Clear, accurate chemistry definitions 1,227 terms 6 topics 118-element periodic table
Analytical Chemistry

Fluorophore

Definition and meaning of Fluorophore in chemistry.

A fluorophore is a molecule, or a specific chemical group within one, that absorbs light at one wavelength and re-emits it at a longer wavelength through fluorescence.

In more detail

Fluorophores typically contain extended conjugated pi-electron systems, often aromatic rings, that allow an electron to absorb a photon and jump to an excited singlet state. As the molecule relaxes back to the ground state, it loses some energy as heat (vibrational relaxation) before emitting a photon of lower energy and longer wavelength than the one absorbed, a gap called the Stokes shift. This property makes fluorophores essential as fluorescent dyes and tags for labeling biomolecules in microscopy, flow cytometry, and diagnostic assays. Note: "fluorophor" is an older or alternate spelling of the now-standard term "fluorophore."

Key facts

FieldAnalytical Chemistry
Key propertyStokes shift (emission wavelength > absorption wavelength)
Common examplesFluorescein, DAPI, GFP chromophore, quantum dots
Structural featureExtended conjugated pi-electron system, often aromatic
Example

Fluorescein, a widely used synthetic fluorophore, absorbs blue light near 494 nm and emits green light near 521 nm, making it useful for labeling antibodies in fluorescence microscopy.

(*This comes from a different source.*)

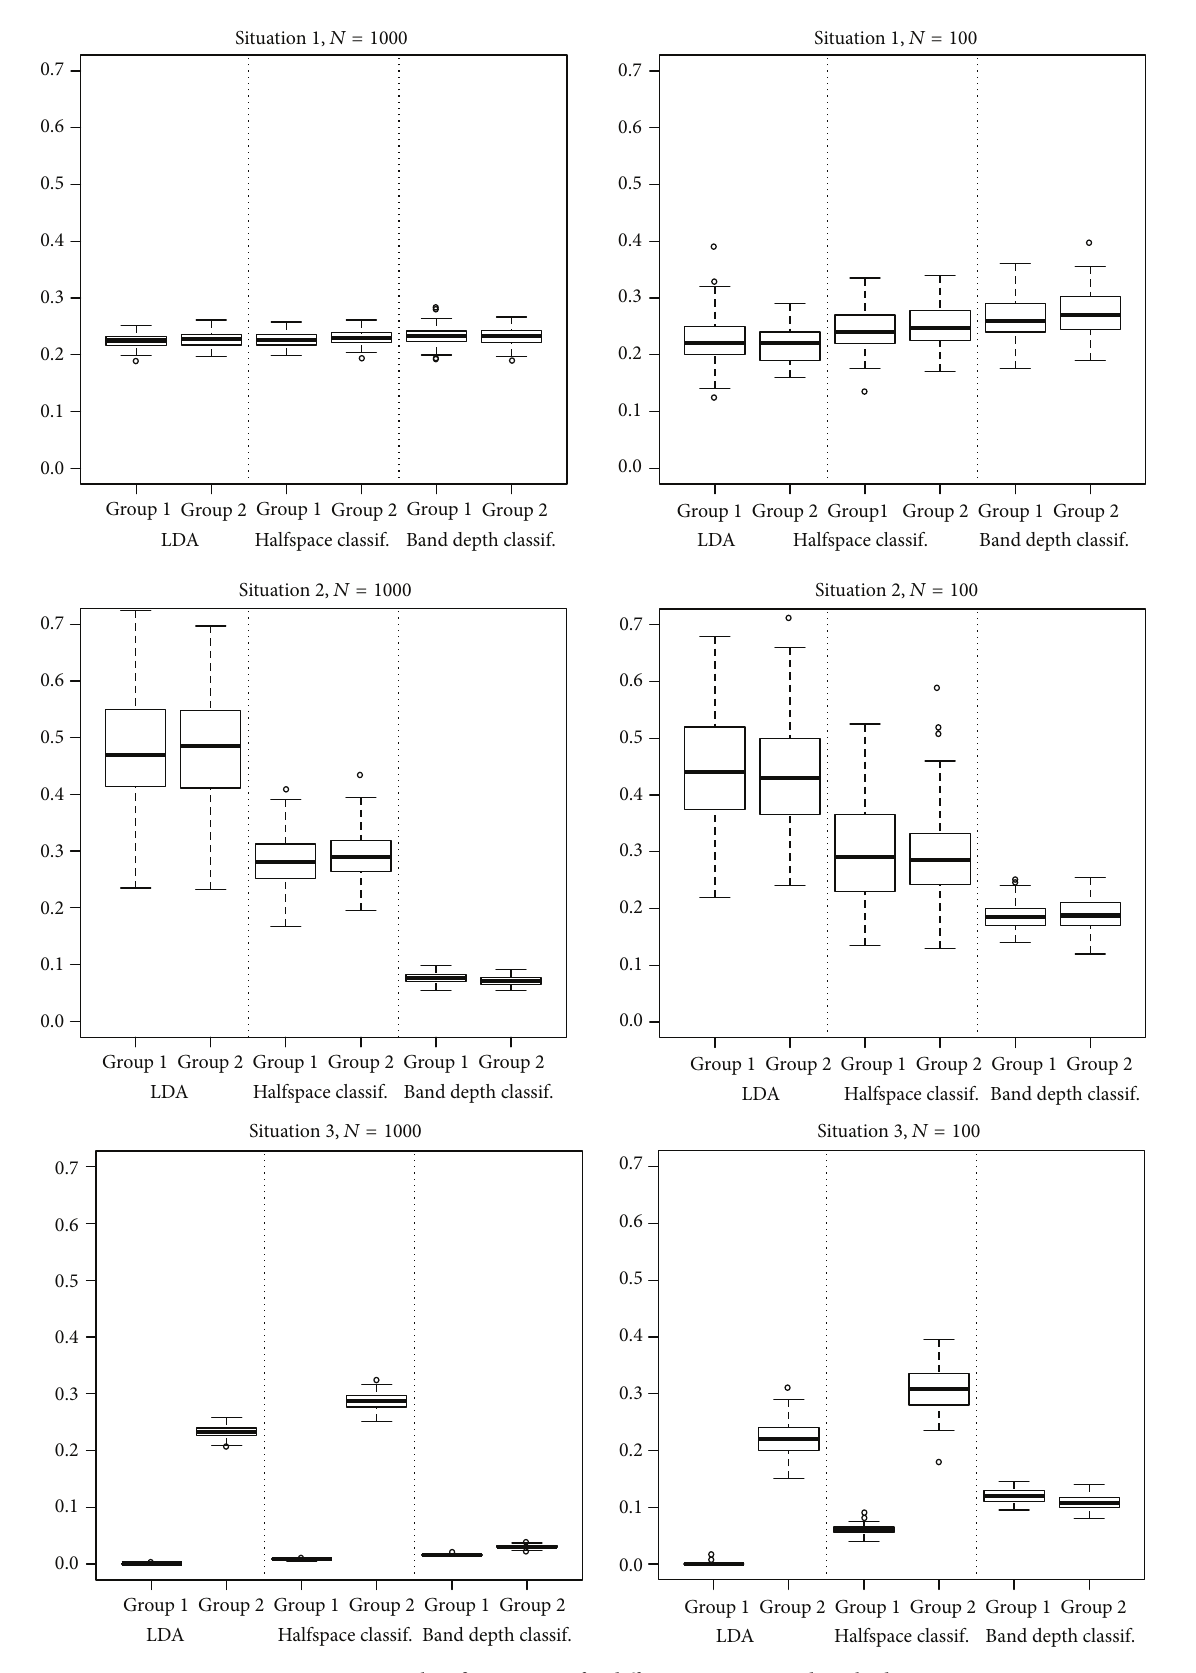
Figure 3: Misclassification rates for different situations and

Frequently asked questions

What is the difference between a fluorophore and a chromophore?

A chromophore is any group that absorbs visible light and gives a compound color; a fluorophore is a chromophore that also re-emits a portion of that absorbed energy as fluorescence rather than dissipating it entirely as heat.

Why is fluorescent emission always at a longer wavelength than the light absorbed?

Some absorbed energy is lost as heat through vibrational relaxation before the molecule emits a photon, so the emitted photon has lower energy and thus a longer wavelength than the absorbed one, a phenomenon called the Stokes shift.